▶ _Consigne_
Dans l'extrait sur la vaccination des personnes immunodéprimées, quelle proportion des receveurs d'organes réagissaient bien au vaccin d'après l'étude de suivi ?

▶ _Extrait à lire_
============
Depuis les prémices de la pandémie, Margaret s’inquiète de la réaction que pourrait avoir son organisme face au vaccin. Et lorsqu’elle a lu qu’une étude avait révélé que les taux d’anticorps chez les receveurs d’organes étaient faibles après la première dose du vaccin à ARN messager, elle a paniqué.

Vaccins COVID : comment bien protéger les personnes immunodéprimées ?

Même si elle a été vaccinée et qu’elle a toujours porté un masque, elle s’est demandé si elle était réellement protégée. « Ça m’a vraiment apeurée. »

Une étude de suivi a démontré que la moitié des receveurs d’organes réagissaient bien au vaccin. Mais cela n'a pas pour autant rassuré Margaret. « Grossièrement, c’est un peu un jeu de hasard », déclare-t-elle.
============
▶ _Éléments enregistrés_

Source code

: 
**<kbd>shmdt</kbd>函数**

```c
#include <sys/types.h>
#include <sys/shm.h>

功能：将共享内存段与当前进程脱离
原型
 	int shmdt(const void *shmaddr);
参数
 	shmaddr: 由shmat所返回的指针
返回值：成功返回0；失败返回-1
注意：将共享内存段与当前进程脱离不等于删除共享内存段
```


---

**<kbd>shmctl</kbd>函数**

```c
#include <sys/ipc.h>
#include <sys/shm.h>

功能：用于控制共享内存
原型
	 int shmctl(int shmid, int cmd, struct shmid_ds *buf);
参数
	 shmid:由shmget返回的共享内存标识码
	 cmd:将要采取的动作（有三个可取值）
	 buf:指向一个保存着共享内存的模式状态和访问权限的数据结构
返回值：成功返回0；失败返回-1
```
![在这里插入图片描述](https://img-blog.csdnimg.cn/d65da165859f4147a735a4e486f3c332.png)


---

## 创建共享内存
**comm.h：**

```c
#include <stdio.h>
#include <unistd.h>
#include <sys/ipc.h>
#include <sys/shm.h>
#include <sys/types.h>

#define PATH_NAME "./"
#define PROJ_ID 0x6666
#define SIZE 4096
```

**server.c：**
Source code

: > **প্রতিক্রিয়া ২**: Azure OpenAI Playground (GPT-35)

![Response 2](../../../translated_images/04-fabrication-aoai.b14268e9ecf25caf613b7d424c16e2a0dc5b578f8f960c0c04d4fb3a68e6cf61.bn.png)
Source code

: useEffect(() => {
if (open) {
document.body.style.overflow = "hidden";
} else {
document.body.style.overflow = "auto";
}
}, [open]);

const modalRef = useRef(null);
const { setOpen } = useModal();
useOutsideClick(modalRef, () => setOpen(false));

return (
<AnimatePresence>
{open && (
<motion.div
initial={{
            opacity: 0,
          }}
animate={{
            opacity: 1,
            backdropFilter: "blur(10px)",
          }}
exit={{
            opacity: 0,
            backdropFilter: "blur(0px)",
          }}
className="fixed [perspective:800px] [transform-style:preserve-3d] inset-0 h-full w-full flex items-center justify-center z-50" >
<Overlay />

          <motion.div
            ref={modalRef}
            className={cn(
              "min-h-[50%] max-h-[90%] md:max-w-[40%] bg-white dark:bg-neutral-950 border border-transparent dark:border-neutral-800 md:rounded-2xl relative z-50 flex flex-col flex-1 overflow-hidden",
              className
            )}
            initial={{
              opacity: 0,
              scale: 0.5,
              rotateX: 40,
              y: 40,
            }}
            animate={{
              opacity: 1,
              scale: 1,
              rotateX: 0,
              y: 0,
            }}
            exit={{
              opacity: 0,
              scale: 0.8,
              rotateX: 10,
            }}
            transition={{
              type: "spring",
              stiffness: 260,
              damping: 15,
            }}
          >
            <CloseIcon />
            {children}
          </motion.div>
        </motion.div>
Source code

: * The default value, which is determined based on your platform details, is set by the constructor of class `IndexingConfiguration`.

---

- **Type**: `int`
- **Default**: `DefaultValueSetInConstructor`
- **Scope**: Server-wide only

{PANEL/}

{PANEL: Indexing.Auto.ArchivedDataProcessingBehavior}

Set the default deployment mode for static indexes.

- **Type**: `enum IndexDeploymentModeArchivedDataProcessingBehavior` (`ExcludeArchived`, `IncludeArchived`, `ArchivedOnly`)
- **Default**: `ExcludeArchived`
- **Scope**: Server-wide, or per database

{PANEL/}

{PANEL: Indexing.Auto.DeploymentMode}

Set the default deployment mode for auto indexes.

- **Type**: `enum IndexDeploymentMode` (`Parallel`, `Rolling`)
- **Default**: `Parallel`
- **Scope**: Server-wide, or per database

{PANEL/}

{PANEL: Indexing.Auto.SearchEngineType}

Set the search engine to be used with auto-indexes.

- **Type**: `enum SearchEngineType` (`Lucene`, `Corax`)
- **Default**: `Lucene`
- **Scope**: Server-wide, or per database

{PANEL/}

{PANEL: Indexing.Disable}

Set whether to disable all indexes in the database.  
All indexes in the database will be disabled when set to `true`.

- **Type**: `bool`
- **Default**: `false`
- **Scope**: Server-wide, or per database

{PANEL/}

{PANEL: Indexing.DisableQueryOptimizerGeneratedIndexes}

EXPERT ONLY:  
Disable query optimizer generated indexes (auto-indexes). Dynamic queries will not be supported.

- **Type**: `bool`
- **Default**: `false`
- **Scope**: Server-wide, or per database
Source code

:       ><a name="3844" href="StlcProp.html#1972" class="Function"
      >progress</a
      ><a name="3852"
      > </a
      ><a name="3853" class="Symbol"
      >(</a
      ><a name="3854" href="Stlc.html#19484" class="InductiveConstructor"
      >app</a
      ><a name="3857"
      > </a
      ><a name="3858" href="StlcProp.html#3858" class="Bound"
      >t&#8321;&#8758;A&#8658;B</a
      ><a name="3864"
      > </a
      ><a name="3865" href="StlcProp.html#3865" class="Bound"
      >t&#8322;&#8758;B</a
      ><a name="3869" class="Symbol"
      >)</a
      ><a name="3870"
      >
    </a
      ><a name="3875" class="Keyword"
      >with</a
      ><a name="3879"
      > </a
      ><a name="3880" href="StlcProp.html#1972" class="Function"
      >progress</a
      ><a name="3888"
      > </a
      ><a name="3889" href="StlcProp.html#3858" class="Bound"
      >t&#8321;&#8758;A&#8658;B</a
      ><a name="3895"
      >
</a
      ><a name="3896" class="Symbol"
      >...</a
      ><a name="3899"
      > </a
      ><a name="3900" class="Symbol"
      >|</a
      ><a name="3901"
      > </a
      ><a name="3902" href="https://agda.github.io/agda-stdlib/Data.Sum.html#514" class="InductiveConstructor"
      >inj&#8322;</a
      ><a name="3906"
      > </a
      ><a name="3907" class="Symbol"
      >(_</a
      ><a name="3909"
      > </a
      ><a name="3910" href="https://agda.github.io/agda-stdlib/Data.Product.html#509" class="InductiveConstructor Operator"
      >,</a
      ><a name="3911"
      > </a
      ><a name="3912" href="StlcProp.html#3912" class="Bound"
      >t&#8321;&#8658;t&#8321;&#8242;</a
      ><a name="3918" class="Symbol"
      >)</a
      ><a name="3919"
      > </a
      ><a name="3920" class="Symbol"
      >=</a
============
▶ _Corrigé_
La moitié des receveurs d'organes réagissaient bien au vaccin.